Stability AI has introduced Stable Video 4D, a new diffusion model that generates dynamic 3D content from a single video input. The technology combines two previous innovations.
Stable Video 4D builds on Stability AI's Stable Video 3D, released in March, which initially generated objects from images in new perspectives and created static 3D objects from them. Stable Video 4D advances this technology by producing moving 3D video content (also known as 4D) from a single, flat video input.
The application aims to be user-friendly: Users can input a video, specify desired 3D camera positions, and Stable Video 4D quickly produces eight new videos that follow the specified camera views, providing a comprehensive view of the subject from multiple angles.
According to Stability AI, Stable Video 4D takes about 40 seconds to generate videos of 5 frames each across 8 views at 576 x 576 pixel resolution, with an additional 20 to 25 minutes for 4D optimization. While still time-consuming, this is significantly faster than previous methods that took hours.
One of the key features of Stable Video 4D is its ability to generate multiple new videos simultaneously, ensuring a consistent object appearance across multiple views and timestamps. The researchers achieve this by combining a video and a multi-view diffusion model, in this case Stable Video Diffusion and Stable Video 3D. They say that this approach should work with any attention-based diffusion model.
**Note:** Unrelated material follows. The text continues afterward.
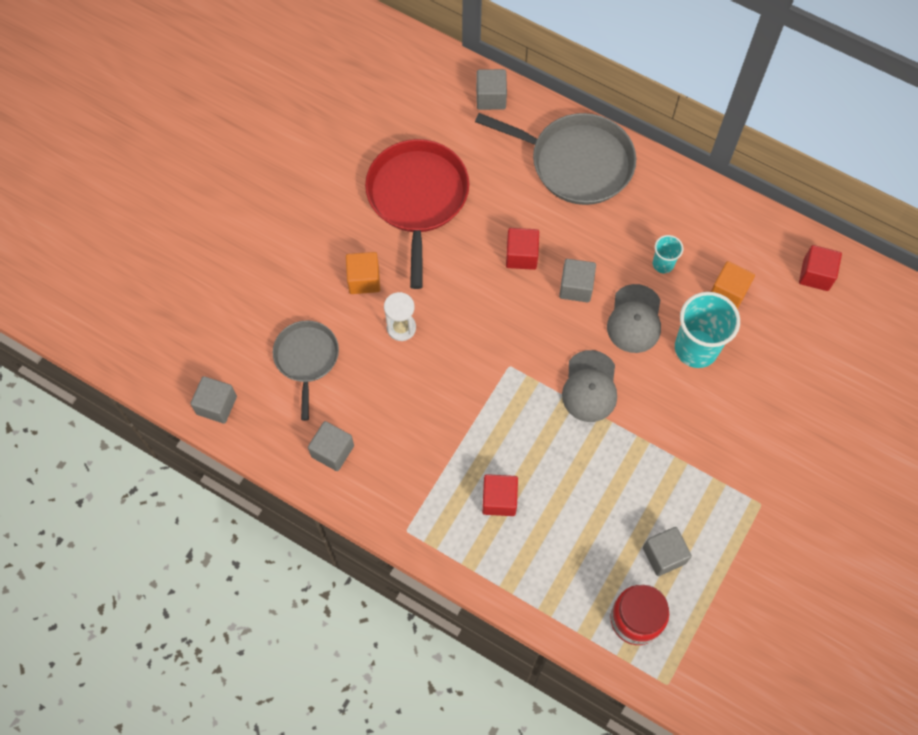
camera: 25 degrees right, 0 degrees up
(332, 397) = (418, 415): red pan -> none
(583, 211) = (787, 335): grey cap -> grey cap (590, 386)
The researchers believe that the lack of a comprehensive training dataset has hindered the development of a powerful 4D model. To address this, they compiled ObjaverseDy, which they derived from the existing Objaverse dataset and filtered for suitable content. The SV4D model weights were initialized with the pre-trained SVD and SV3D weights, leveraging the prior knowledge learned from large video and 3D datasets.
In benchmarks with multiple datasets, SV4D outperformed existing methods in both novel view video synthesis and 4D optimization. The generated results showed superior visual quality, uniformity, and consistency across different perspectives compared to the previous state of the art. The differences between the methods in the following demo are particularly noticeable in examples such as the hiker's backpack and the cyclist.
The company is working on refining the model so that it can process a wider range of real videos in addition to the synthetic datasets it is currently being trained on. Stability AI sees potential applications for Stable Video 4D in game development, video editing, and virtual reality.
Stable Video 4D is now available on Hugging Face and, given its slight quality advantage over alternative methods, likely represents the new state of the art in this area. However, its handling and resolution are still a long way from everyday use by game companies or film productions.